#### INFORMATION PROVIDED ####
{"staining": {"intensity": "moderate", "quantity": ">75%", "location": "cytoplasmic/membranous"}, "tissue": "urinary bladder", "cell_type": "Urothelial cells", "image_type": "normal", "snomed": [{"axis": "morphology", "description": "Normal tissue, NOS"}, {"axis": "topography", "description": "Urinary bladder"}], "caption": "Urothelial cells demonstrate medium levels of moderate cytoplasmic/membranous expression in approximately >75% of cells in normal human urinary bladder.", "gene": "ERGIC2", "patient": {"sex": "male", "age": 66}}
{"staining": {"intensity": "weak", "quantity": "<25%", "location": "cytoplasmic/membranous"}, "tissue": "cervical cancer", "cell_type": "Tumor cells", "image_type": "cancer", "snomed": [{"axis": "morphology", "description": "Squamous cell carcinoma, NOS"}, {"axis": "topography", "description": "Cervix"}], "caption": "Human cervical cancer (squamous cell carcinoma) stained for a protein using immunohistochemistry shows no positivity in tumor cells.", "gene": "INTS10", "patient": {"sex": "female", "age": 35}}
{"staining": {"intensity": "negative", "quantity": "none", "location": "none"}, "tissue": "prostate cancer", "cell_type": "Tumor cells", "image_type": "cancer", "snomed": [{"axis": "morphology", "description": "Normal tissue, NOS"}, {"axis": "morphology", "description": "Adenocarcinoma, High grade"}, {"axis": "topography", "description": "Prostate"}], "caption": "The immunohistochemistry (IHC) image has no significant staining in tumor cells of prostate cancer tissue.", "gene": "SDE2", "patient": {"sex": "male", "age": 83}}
####
Set down the whole listing once more, exactly as it appears.

{"staining": {"intensity": "moderate", "quantity": ">75%", "location": "cytoplasmic/membranous"}, "tissue": "urinary bladder", "cell_type": "Urothelial cells", "image_type": "normal", "snomed": [{"axis": "morphology", "description": "Normal tissue, NOS"}, {"axis": "topography", "description": "Urinary bladder"}], "caption": "Urothelial cells demonstrate medium levels of moderate cytoplasmic/membranous expression in approximately >75% of cells in normal human urinary bladder.", "gene": "ERGIC2", "patient": {"sex": "male", "age": 66}}
{"staining": {"intensity": "weak", "quantity": "<25%", "location": "cytoplasmic/membranous"}, "tissue": "cervical cancer", "cell_type": "Tumor cells", "image_type": "cancer", "snomed": [{"axis": "morphology", "description": "Squamous cell carcinoma, NOS"}, {"axis": "topography", "description": "Cervix"}], "caption": "Human cervical cancer (squamous cell carcinoma) stained for a protein using immunohistochemistry shows no positivity in tumor cells.", "gene": "INTS10", "patient": {"sex": "female", "age": 35}}
{"staining": {"intensity": "negative", "quantity": "none", "location": "none"}, "tissue": "prostate cancer", "cell_type": "Tumor cells", "image_type": "cancer", "snomed": [{"axis": "morphology", "description": "Normal tissue, NOS"}, {"axis": "morphology", "description": "Adenocarcinoma, High grade"}, {"axis": "topography", "description": "Prostate"}], "caption": "The immunohistochemistry (IHC) image has no significant staining in tumor cells of prostate cancer tissue.", "gene": "SDE2", "patient": {"sex": "male", "age": 83}}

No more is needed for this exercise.